Прежде чем вернуться в избу, я бесстыдно завернула подол, пропорола сорочицу подобранным обломком и отодрала от неё четыре полосы. Одежку, конечно, напрочь испортила, она у меня теперь походила не на исподнее, а на ночную душегрею бабки Мироны. Зато было чем перевязать руки послу.

То, что открылось у господина Лютека под повязками, я до самой смерти не забуду. Какой там семицвет с трясицей – поздно, вместо пальцев одни пеньки кровавые остались. У меня инда слезы наворачивались, пока я те изувеченные руки обкладывала перетертым в жмени живолистом и перевязывала.

Желание мое – уберечь от беды всех, и себя с Аранией, и норвинов – теперь гляделось по-другому. Может, и не стоило норвинов-то уберегать? Вон ведь что сотворили с живым человеком.

Лютек Калесци плакал, пока я трудилась над его руками.

Называл меня пресветлой госпожой и умолял отпустить, даже про детей рассказывал. Я затянула последний узел на повязках, выпрямилась. Украдкой утерла слезу. Да только плачь не плачь, а варесец сам беду на себя накликал, поехав к Парафене. Не брал бы у цорсельца кошеля, не ехал в Неверовку – сидел бы сейчас дома, без денег, зато в добром здравии.
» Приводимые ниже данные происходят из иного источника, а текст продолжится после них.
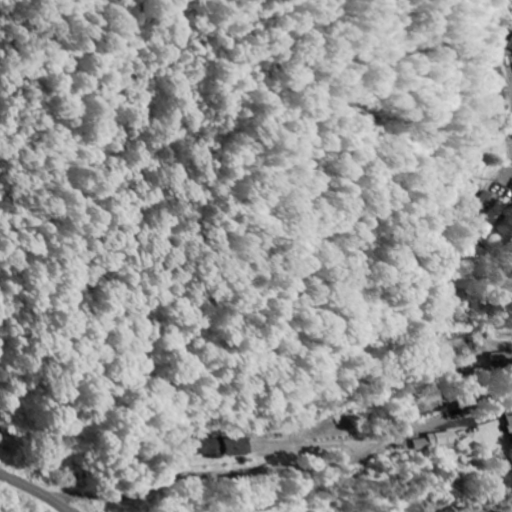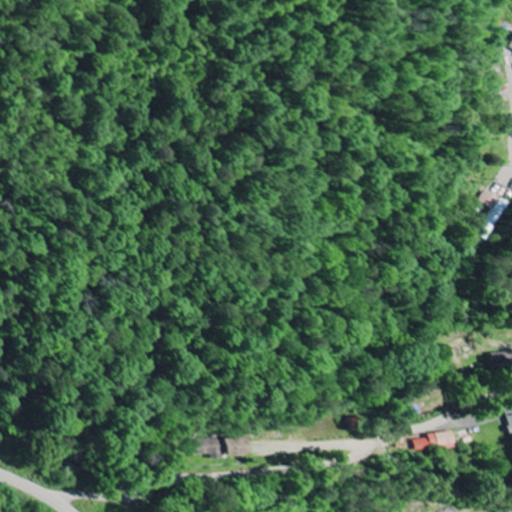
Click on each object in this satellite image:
building: (510, 45)
building: (489, 213)
building: (507, 419)
building: (431, 442)
building: (218, 448)
road: (279, 468)
road: (35, 490)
Плакал господин иноземный посол так жалостливо, что у меня прямо руки чесались отвязать его от скамьи. И отправить домой. Жалко было увечного, болящего. Приходилось все время напоминать себе, что королевича, к примеру, никто не пожалел.

Как и отца моего, и Парафену с Морисланой. Сколько уж людей загублено, а теперь охотятся за последним выжившим королевичем. И Лютек на той охоте вместе с цорсельцами бежит, в их своре. Вот пусть Ерша, а через него и сам король, на посла глянут, его дело рассудят. А коли захотят, так и домой отправят.

Я вздохнула. Попросту пожалеть было бы не в пример легче и проще. Однако как по-бабьи жалеть там, где чужое дите замешано? Поэтому я отвернулась, проморгалась, глаза насухо утерла рукавом. И спросила с показной строгостью:

– Скажи-ка мне, господин посол – неужто норвины не спрашивали, зачем ты ездил к Парафене?

– Спра-ашивали, пресветлая гос-спожа. Я им сказал то же самое, про травницу. Мол, подвел её к бабе и ушел.

– И они поверили? – Ещё строже прежнего спросила я.

Господин Лютек кивнул.

– Что ж ты всей правды им не сказал? Вдруг поверили бы, мучить перестали?

Вареский посол блеснул голубыми глазами, тонущими в слезах.

– Двуединый Фрорис и два его лика. госпожа, норвины желали только признания в смерти Морисланы. Скажи я правду, они все равно продолжили бы, все из-за той проклятой норвинки, да отправит Фрорис её душу прямиком.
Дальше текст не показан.